Imai Y, Meyer KJ, Iinishi A, Favre-Godal Q, Green R, Manuse S, Caboni M, Mori M, Niles S, Ghiglieri M, Honrao C, Ma X, Guo J, Guo JJ, Makriyannis A, Linares-Otoya L, Böhringer N, Wuisan ZG, Kaur H, Wu R, Mateus A, Mateus A, Typas A, Savitski MM, Espinoza JL, O'Rourke A, Nelson KE, Hiller S, Noinaj N, Schäberle TF, D'Onofrio A, Lewis K
A new antibiotic selectively kills Gram-negative pathogens.

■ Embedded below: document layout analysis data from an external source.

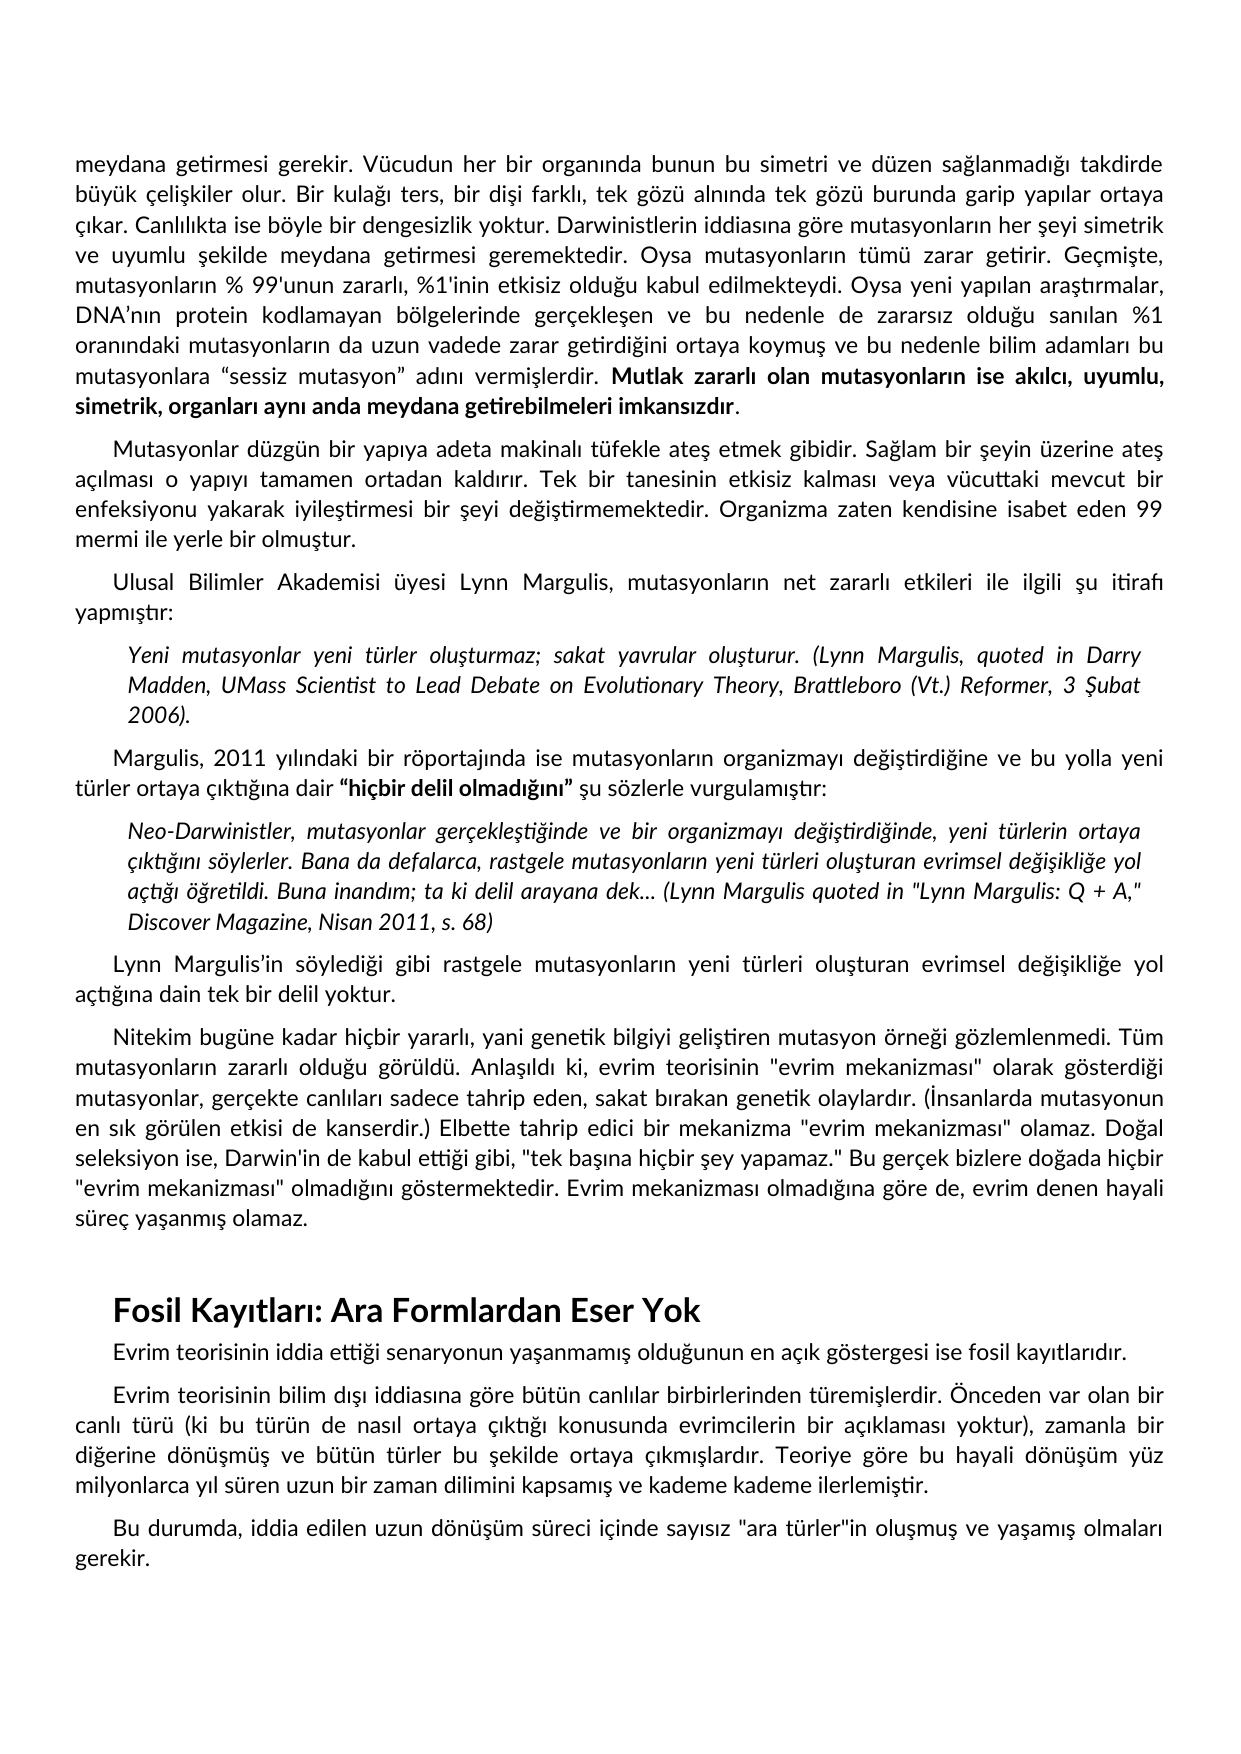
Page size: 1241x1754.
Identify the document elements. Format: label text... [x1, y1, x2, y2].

text Nitekim bugüne kadar hiçbir yararlı, yani genetik bilgiyi geliştiren mutasyon örneği gözlemlenmedi. Tüm mutasyonların zararlı olduğu görüldü. Anlaşıldı ki, evrim teorisinin "evrim mekanizması" olarak gösterdiği mutasyonlar, gerçekte canlıları sadece tahrip eden, sakat bırakan genetik olaylardır. (İnsanlarda mutasyonun en sık görülen etkisi de kanserdir.) Elbette tahrip edici bir mekanizma "evrim mekanizması" olamaz. Doğal seleksiyon ise, Darwin'in de kabul ettiği gibi, "tek başına hiçbir şey yapamaz." Bu gerçek bizlere doğada hiçbir "evrim mekanizması" olmadığını göstermektedir. Evrim mekanizması olmadığına göre de, evrim denen hayali süreç yaşanmış olamaz. [75, 1023, 1165, 1232]
text Evrim teorisinin iddia ettiği senaryonun yaşanmamış olduğunun en açık göstergesi ise fosil kayıtlarıdır. [75, 1338, 1165, 1365]
text Mutasyonlar düzgün bir yapıya adeta makinalı tüfekle ateş etmek gibidir. Sağlam bir şeyin üzerine ateş açılması o yapıyı tamamen ortadan kaldırır. Tek bir tanesinin etkisiz kalması veya vücuttaki mevcut bir enfeksiyonu yakarak iyileştirmesi bir şeyi değiştirmemektedir. Organizma zaten kendisine isabet eden 99 mermi ile yerle bir olmuştur. [75, 434, 1165, 552]
text meydana getirmesi gerekir. Vücudun her bir organında bunun bu simetri ve düzen sağlanmadığı takdirde büyük çelişkiler olur. Bir kulağı ters, bir dişi farklı, tek gözü alnında tek gözü burunda garip yapılar ortaya çıkar. Canlılıkta ise böyle bir dengesizlik yoktur. Darwinistlerin iddiasına göre mutasyonların her şeyi simetrik ve uyumlu şekilde meydana getirmesi geremektedir. Oysa mutasyonların tümü zarar getirir. Geçmişte, mutasyonların % 99'unun zararlı, %1'inin etkisiz olduğu kabul edilmekteydi. Oysa yeni yapılan araştırmalar, DNA’nın protein kodlamayan bölgelerinde gerçekleşen ve bu nedenle de zararsız olduğu sanılan %1 oranındaki mutasyonların da uzun vadede zarar getirdiğini ortaya koymuş ve bu nedenle bilim adamları bu mutasyonlara “sessiz mutasyon” adını vermişlerdir. Mutlak zararlı olan mutasyonların ise akılcı, uyumlu, simetrik, organları aynı anda meydana getirebilmeleri imkansızdır. [75, 150, 1165, 419]
text Bu durumda, iddia edilen uzun dönüşüm süreci içinde sayısız "ara türler"in oluşmuş ve yaşamış olmaları gerekir. [75, 1514, 1165, 1572]
text Margulis, 2011 yılındaki bir röportajında ise mutasyonların organizmayı değiştirdiğine ve bu yolla yeni türler ortaya çıktığına dair “hiçbir delil olmadığını” şu sözlerle vurgulamıştır: [75, 744, 1165, 801]
subtitle Fosil Kayıtları: Ara Formlardan Eser Yok [112, 1289, 1165, 1329]
text Neo-Darwinistler, mutasyonlar gerçekleştiğinde ve bir organizmayı değiştirdiğinde, yeni türlerin ortaya çıktığını söylerler. Bana da defalarca, rastgele mutasyonların yeni türleri oluşturan evrimsel değişikliğe yol açtığı öğretildi. Buna inandım; ta ki delil arayana dek... (Lynn Margulis quoted in "Lynn Margulis: Q + A," Discover Magazine, Nisan 2011, s. 68) [127, 817, 1143, 935]
text Ulusal Bilimler Akademisi üyesi Lynn Margulis, mutasyonların net zararlı etkileri ile ilgili şu itirafı yapmıştır: [75, 568, 1165, 625]
text Lynn Margulis’in söylediği gibi rastgele mutasyonların yeni türleri oluşturan evrimsel değişikliğe yol açtığına dain tek bir delil yoktur. [75, 950, 1165, 1008]
text Yeni mutasyonlar yeni türler oluşturmaz; sakat yavrular oluşturur. (Lynn Margulis, quoted in Darry Madden, UMass Scientist to Lead Debate on Evolutionary Theory, Brattleboro (Vt.) Reformer, 3 Şubat 2006). [127, 641, 1143, 728]
text Evrim teorisinin bilim dışı iddiasına göre bütün canlılar birbirlerinden türemişlerdir. Önceden var olan bir canlı türü (ki bu türün de nasıl ortaya çıktığı konusunda evrimcilerin bir açıklaması yoktur), zamanla bir diğerine dönüşmüş ve bütün türler bu şekilde ortaya çıkmışlardır. Teoriye göre bu hayali dönüşüm yüz milyonlarca yıl süren uzun bir zaman dilimini kapsamış ve kademe kademe ilerlemiştir. [75, 1381, 1165, 1499]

Nature. 2019-12-01; 576.7787: 459-464.
The current need for novel antibiotics is especially acute for drug-resistant Gram-negative pathogens. These microorganisms have a highly restrictive permeability barrier, which limits the penetration of most compounds. As a result, the last class of antibiotics that acted against Gram-negative bacteria was developed in the 1960s. We reason that useful compounds can be found in bacteria that share similar requirements for antibiotics with humans, and focus on Photorhabdus symbionts of entomopathogenic nematode microbiomes. Here we report a new antibiotic that we name darobactin, which was obtained using a screen of Photorhabdus isolates. Darobactin is coded by a silent operon with little production under laboratory conditions, and is ribosomally synthesized. Darobactin has an unusual structure with two fused rings that form post-translationally. The compound is active against important Gram-negative pathogens both in vitro and in animal models of infection. Mutants that are resistant to darobactin map to BamA, an essential chaperone and translocator that folds outer membrane proteins. Our study suggests that bacterial symbionts of animals contain antibiotics that are particularly suitable for development into therapeutics.